*YOUR INSTRUCTIONS:*
Without including any images, please transcribe all the lines below exactly.

━━ TASK MATERIAL ━━

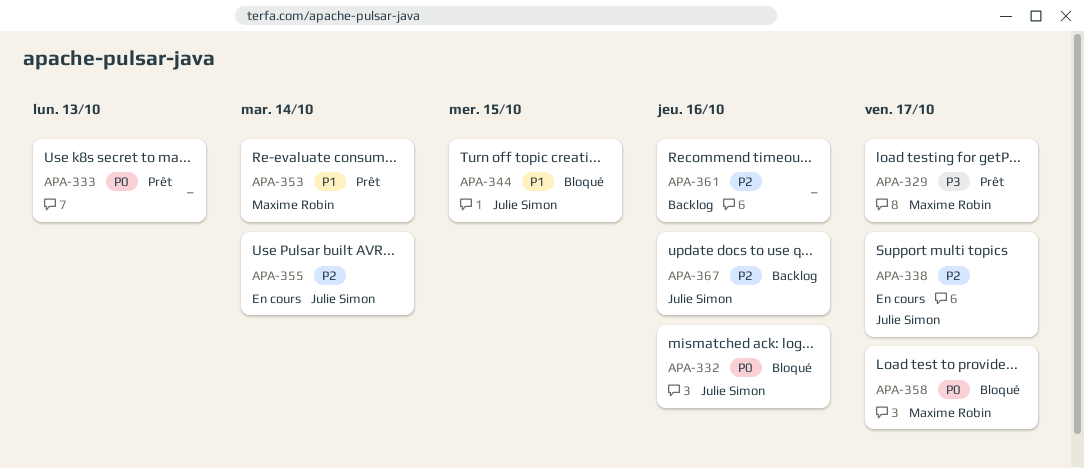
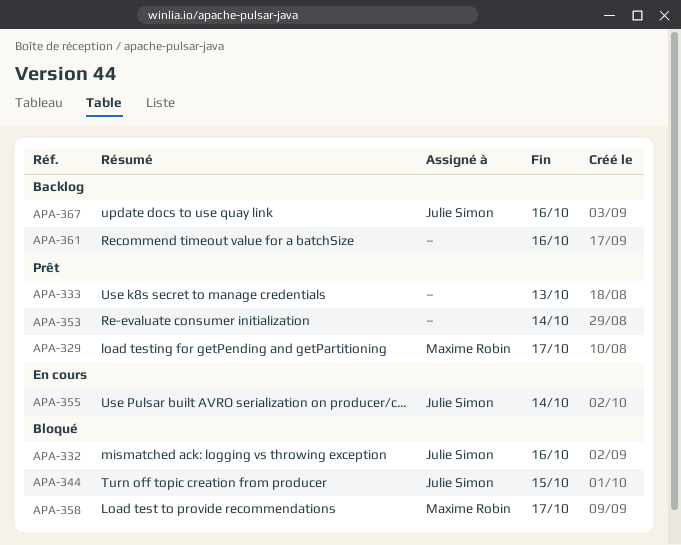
APA-338: present -> none
APA-353, owner: Maxime Robin -> none

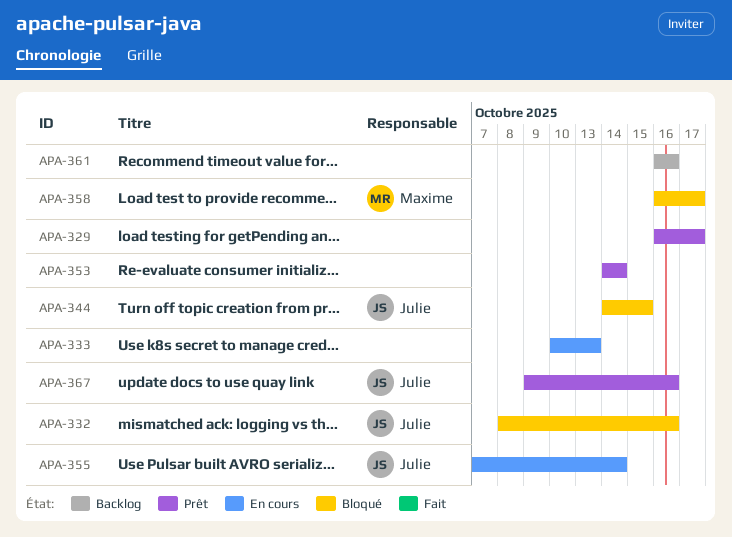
APA-329, owner: Maxime Robin -> none
APA-333, status: Prêt -> En cours
APA-367, status: Backlog -> Prêt

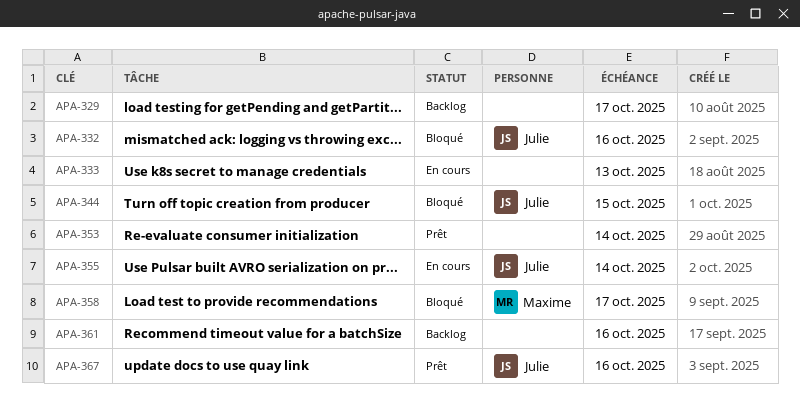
APA-329, status: Prêt -> Backlog

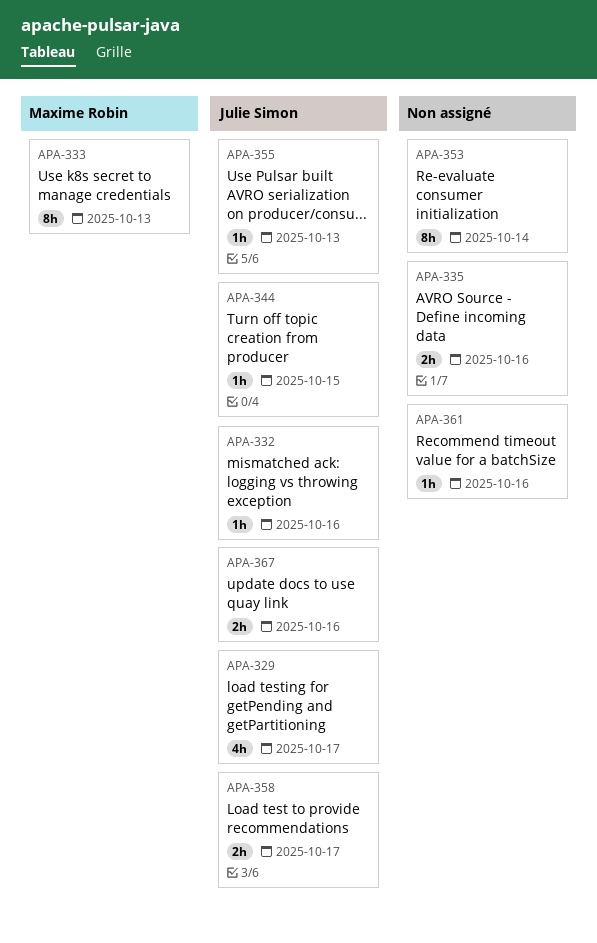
APA-329, owner: none -> Julie Simon
APA-333, owner: none -> Maxime Robin
APA-335: none -> present
APA-355, due: Oct 14 -> Oct 13
APA-358, owner: Maxime Robin -> Julie Simon

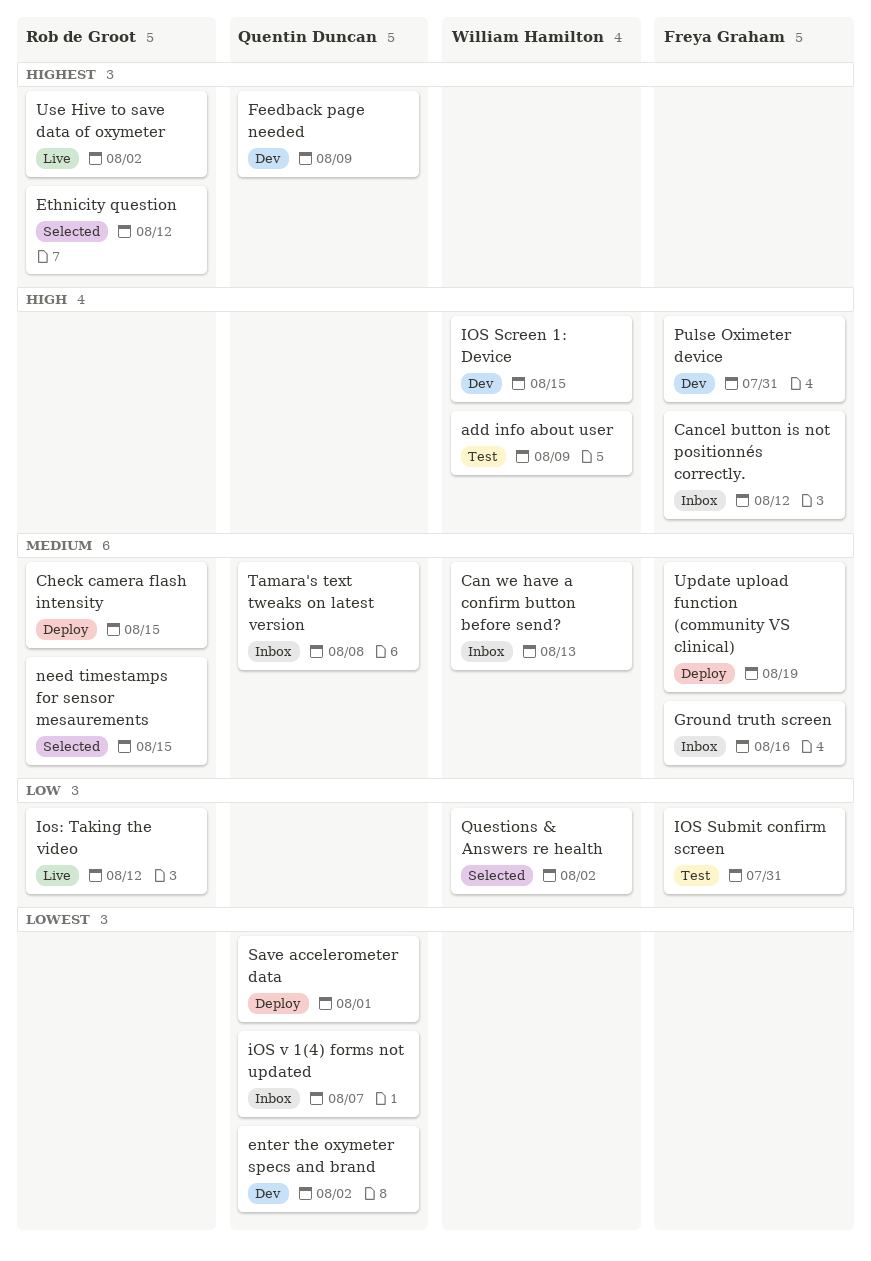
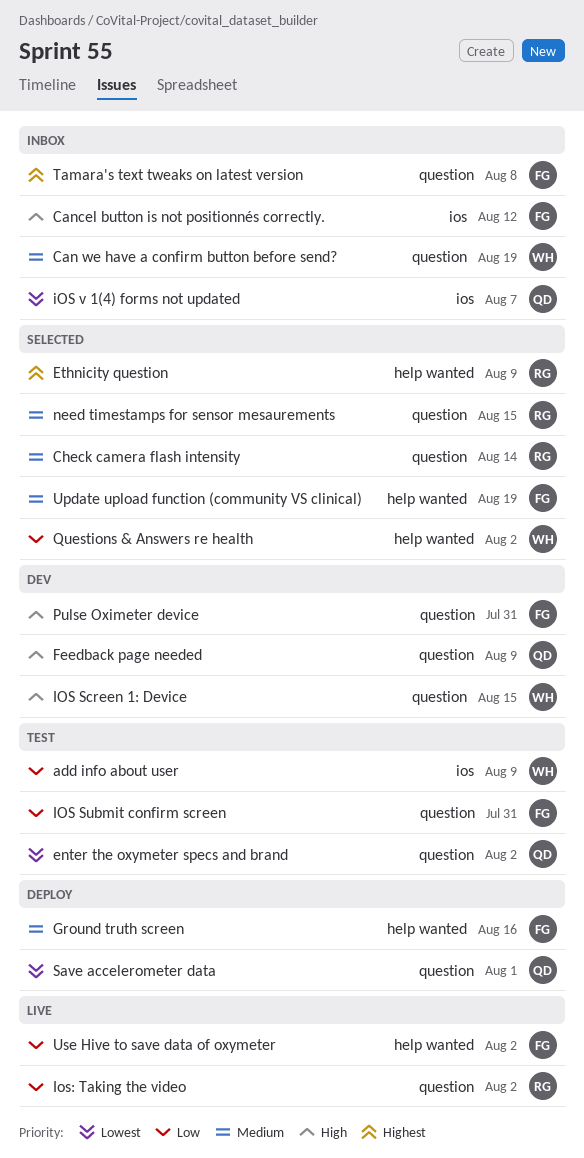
add info about user, priority: High -> Low
Can we have a confirm button before send?, due: Aug 13 -> Aug 19
Check camera flash intensity, status: Deploy -> Selected
Check camera flash intensity, due: Aug 15 -> Aug 14
enter the oxymeter specs and brand, status: Dev -> Test
Ethnicity question, due: Aug 12 -> Aug 9
Feedback page needed, priority: Highest -> High
Ground truth screen, status: Inbox -> Deploy
Ios: Taking the video, due: Aug 12 -> Aug 2
Tamara's text tweaks on latest version, owner: Quentin Duncan -> Freya Graham
Tamara's text tweaks on latest version, priority: Medium -> Highest
Update upload function (community VS clinical), status: Deploy -> Selected
Use Hive to save data of oxymeter, owner: Rob de Groot -> Freya Graham
Use Hive to save data of oxymeter, priority: Highest -> Low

━━━

*WRITTEN RESPONSE:*
APA-338: present -> none
APA-353, owner: Maxime Robin -> none

APA-329, owner: Maxime Robin -> none
APA-333, status: Prêt -> En cours
APA-367, status: Backlog -> Prêt

APA-329, status: Prêt -> Backlog

APA-329, owner: none -> Julie Simon
APA-333, owner: none -> Maxime Robin
APA-335: none -> present
APA-355, due: Oct 14 -> Oct 13
APA-358, owner: Maxime Robin -> Julie Simon

add info about user, priority: High -> Low
Can we have a confirm button before send?, due: Aug 13 -> Aug 19
Check camera flash intensity, status: Deploy -> Selected
Check camera flash intensity, due: Aug 15 -> Aug 14
enter the oxymeter specs and brand, status: Dev -> Test
Ethnicity question, due: Aug 12 -> Aug 9
Feedback page needed, priority: Highest -> High
Ground truth screen, status: Inbox -> Deploy
Ios: Taking the video, due: Aug 12 -> Aug 2
Tamara's text tweaks on latest version, owner: Quentin Duncan -> Freya Graham
Tamara's text tweaks on latest version, priority: Medium -> Highest
Update upload function (community VS clinical), status: Deploy -> Selected
Use Hive to save data of oxymeter, owner: Rob de Groot -> Freya Graham
Use Hive to save data of oxymeter, priority: Highest -> Low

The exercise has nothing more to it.